In this case, the surface of the floating gate electrode 26 with the ferroelectric thin film 27 is positively charged, and the surface of the floating gate electrode 26 with the gate oxide film 25 is negatively charged. As a result, no inversion layer is formed in the channel region 24 between the source region 22 and the drain region 23, so that the FET is turned off.
If the ferroelectric thin film 27 is thus sufficiently polarized inversely, the FET can be selectively turned on or off even after a voltage applied to the control gate electrode 28 is set to zero. Therefore, it is possible to discriminate between data "1" and "0" which are stored in the ferroelectric memory by detecting a current between a source and a drain.
In the ferroelectric memory shown in FIG. 7, the ferroelectric thin film 27 is formed on the floating gate electrode 26 composed of a material which is low in reactivity, for example, Pt (platinum), and the gate oxide film 25 and the floating gate electrode 26 function as diffusion barrier layers. Consequently, constituent atoms are prevented from reacting with each other and mutually diffusing between the ferroelectric thin film and the semiconductor substrate, as compared with the ferroelectric memory having the MFS structure and the ferroelectric memory having the MFIS structure.
FIG. 8 is a schematic cross-sectional view showing another example of the conventional ferroelectric memory having the MFMIS structure. The ferroelectric memory shown in FIG. 8 is disclosed in JP-A-5-327062.
In FIG. 8, a source region 34 composed of a p.sup.+ layer and a drain region 35 composed of a p.sup.+ layer are formed with predetermined spacing on the surface of an n.sup.+ silicon substrate 31. A region of the silicon substrate 31 between the source region 34 and the drain region 35 is a channel region 36. A gate oxide film 32 is formed on the channel region 36, and a first lower electrode 33 is formed on the gate oxide film 32.

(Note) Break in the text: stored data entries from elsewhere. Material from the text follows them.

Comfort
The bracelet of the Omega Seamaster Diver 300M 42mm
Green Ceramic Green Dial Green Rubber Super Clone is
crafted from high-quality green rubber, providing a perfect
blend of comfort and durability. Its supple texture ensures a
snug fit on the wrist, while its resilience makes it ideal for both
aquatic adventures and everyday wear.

An interlayer insulating film 37 is formed on the silicon substrate 31 and the first lower electrode 33. A contact hole 39 is formed in the interlayer insulating film 37 on the first lower electrode 33, and a wiring layer 40 is formed in the contact hole 39.
Contact holes are respectively provided in the interlayer insulating film 37 on the source region 34 and the interlayer insulating film 37 on the drain region 35, and wiring layers 45 and 46 are respectively formed in the contact holes.
Furthermore, a second lower electrode 42 is formed on the wiring layer 40 connected to the first lower electrode 33. A ferroelectric thin film 43 is formed on the second lower electrode 42, and an upper electrode 44 is formed on the ferroelectric thin film 43. Further, ohmic electrodes 47 and 48 are respectively formed on the wiring layers 45 and 46 which are connected to the source region 34 and the drain region 35.
In the dielectric memory shown in FIG. 8, the ferroelectric thin film 43 is formed on the second lower electrode 42 composed of a material which is low in reactivity, for example, Pt, and the interlayer insulating film 37 is provided between the first lower electrode 33 and the second lower electrode 42, so that constituent atoms are further prevented from reacting with each other and mutually diffusing between the ferroelectric thin film 43 and the silicon substrate 31.
In the fabrication of the ferroelectric memory shown in FIG. 8, in patterning the upper electrode 44, the ferroelectric thin film 43 and the second lower electrode 42 by etching, a conductive material such as Pt which is a material for the upper electrode 44 and the second lower electrode 42 which have been etched may, in some cases, adhere or deposit on sidewalls of the ferroelectric thin film 43. Therefore, a current leaks between the upper electrode 44 and the second lower electrode 42, so that the reliability of the ferroelectric memory is decreased, and the fabrication yield thereof is decreased.